Presentazione
La mostra “Dal rifugio all’inganno. Storie di ebrei internati in Provincia di Vicenza” è il risultato di una lunga ricerca condotta da Antonio Spinelli che ha visto il coinvolgimento di docenti, alunni, esperti, storici, testimoni.
Attraverso i documenti dell’Archivio Centrale dello Stato di Roma, dell’Archivio di Stato di Vicenza, del CDEC e le numerose pubblicazioni sull’argomento, la mostra ricostruisce le storie degli ebrei costretti al cosiddetto “internamento libero” nei Comuni e quelle degli ebrei detenuti nel Campo di Concentramento Provinciale di Tonezza del Cimone.
L’intento è quello di unire la storia locale, le memorie delle persone che hanno vissuto le vicende narrate e che spesso hanno messo a rischio la propria vita per salvare gli ebrei dal piano di sterminio nazi-fascista, come nel caso di don Michele Carlotto, con la storia universale, gli anni della Seconda guerra mondiale, i difficili momenti del dopo 8 settembre, l’invasione tedesca e le deportazioni degli ebrei dall’Italia.
Il visitatore può seguire il difficile cammino di chi, perseguitato in tutta Europa, negli anni tra il 1941 e il 1943, raggiunse l’Italia nella speranza di poter trovare un rifugio dall’odio, dalla barbarie, dalla condanna senz’appello dichiarata dai fascismi agli ebrei e a tutte le “categorie” ritenute inferiori.
L’illusione si trasformò nella tragedia di tutti coloro che dovettero presto rendersi conto che l’apparato discriminatorio e razzista dell’Italia sarebbe passato dalla persecuzione dei diritti alla persecuzione delle vite.

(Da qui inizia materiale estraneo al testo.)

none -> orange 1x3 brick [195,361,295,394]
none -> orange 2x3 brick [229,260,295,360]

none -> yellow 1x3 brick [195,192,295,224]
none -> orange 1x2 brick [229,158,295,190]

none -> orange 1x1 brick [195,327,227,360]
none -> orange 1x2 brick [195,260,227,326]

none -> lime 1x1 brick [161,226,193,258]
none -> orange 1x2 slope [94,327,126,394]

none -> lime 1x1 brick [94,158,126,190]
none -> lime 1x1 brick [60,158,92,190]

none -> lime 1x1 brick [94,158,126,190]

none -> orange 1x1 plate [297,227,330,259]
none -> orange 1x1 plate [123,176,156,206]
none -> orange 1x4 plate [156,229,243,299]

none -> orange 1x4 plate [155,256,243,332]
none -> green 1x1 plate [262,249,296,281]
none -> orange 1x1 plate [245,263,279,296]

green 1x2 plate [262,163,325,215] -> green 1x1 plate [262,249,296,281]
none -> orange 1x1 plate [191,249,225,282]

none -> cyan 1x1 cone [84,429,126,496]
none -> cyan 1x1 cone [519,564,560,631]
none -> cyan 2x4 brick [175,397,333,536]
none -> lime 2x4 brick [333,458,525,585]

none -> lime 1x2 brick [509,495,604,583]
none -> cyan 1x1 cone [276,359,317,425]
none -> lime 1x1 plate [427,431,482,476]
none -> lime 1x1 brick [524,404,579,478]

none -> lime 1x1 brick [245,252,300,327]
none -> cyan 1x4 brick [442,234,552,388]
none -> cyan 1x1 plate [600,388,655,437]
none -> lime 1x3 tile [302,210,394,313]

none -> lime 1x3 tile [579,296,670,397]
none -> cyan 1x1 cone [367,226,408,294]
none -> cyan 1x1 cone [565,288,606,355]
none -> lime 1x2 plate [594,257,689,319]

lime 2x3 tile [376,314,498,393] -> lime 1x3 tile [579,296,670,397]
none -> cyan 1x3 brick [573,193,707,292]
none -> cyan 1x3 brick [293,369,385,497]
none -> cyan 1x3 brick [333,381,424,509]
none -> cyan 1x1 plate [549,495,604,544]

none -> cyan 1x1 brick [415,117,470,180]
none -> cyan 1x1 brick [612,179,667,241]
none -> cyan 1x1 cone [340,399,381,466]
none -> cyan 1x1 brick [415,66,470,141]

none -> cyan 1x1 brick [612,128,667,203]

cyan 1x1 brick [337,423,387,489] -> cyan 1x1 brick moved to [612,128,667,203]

Fu così che, dopo l’armistizio dell’8 settembre 1943, nel territorio della Repubblica Sociale Italiana furono creati nuovi campi di concentramento per internare quegli ebrei che poi finirono piombati sui treni verso Auschwitz. Tra quei campi, c’era la Colonia Umberto I di Tonezza del Cimone dove furono tenute prigioniere 45 persone dal destino segnato: caricate sul convoglio n° 6 del 30 gennaio 1944 furono portate ad Auschwitz senza fare più ritorno.
La mostra però vuole anche soffermarsi sugli oltre 500 ebrei, internati in quasi 30 comuni della provincia di Vicenza, che riuscirono a fuggire dall’internamento libero, dandosi alla clandestinità, cercando riparo in Svizzera o nel sud d’Italia liberato dagli Alleati o spesso nascosti grazie alla pericolosa scelta dei vicentini di ospitarli nelle proprie case. Senza essere eroi, come ricorda lo stesso don Michele Carlotto che ha scritto: “Facevo solo quello che mi suggeriva la mia coscienza”.
Ciò che ha ispirato la mostra è questo lavoro della memoria che si pone in ascolto delle memorie, questo stare sui confini di un’umanità dispersa che s’aggrappa alla vita, questo non voler lasciare, nel tempo, che il silenzio diventi oblio.
Contro il processo di spersonalizzazione voluto dal nazi-fascismo, la mostra vuole riconsegnare dignità ai perseguitati a partire dal pronunciamento del loro nome e dal racconto delle loro storie.
Contro la stigmatizzazione del diverso, delle minoranze, di chi “viaggia in direzione ostinata e contraria”, la mostra vuole parlare al presente ed essere, una volta in più, indicazione per le nuove generazioni affinché sappiano che “si può sempre dire un sì o un no”, che si può essere cittadini sulla strada dei diritti dell’uomo, rigettando il pregiudizio, la creazione del nemico, l’odio, la violenza.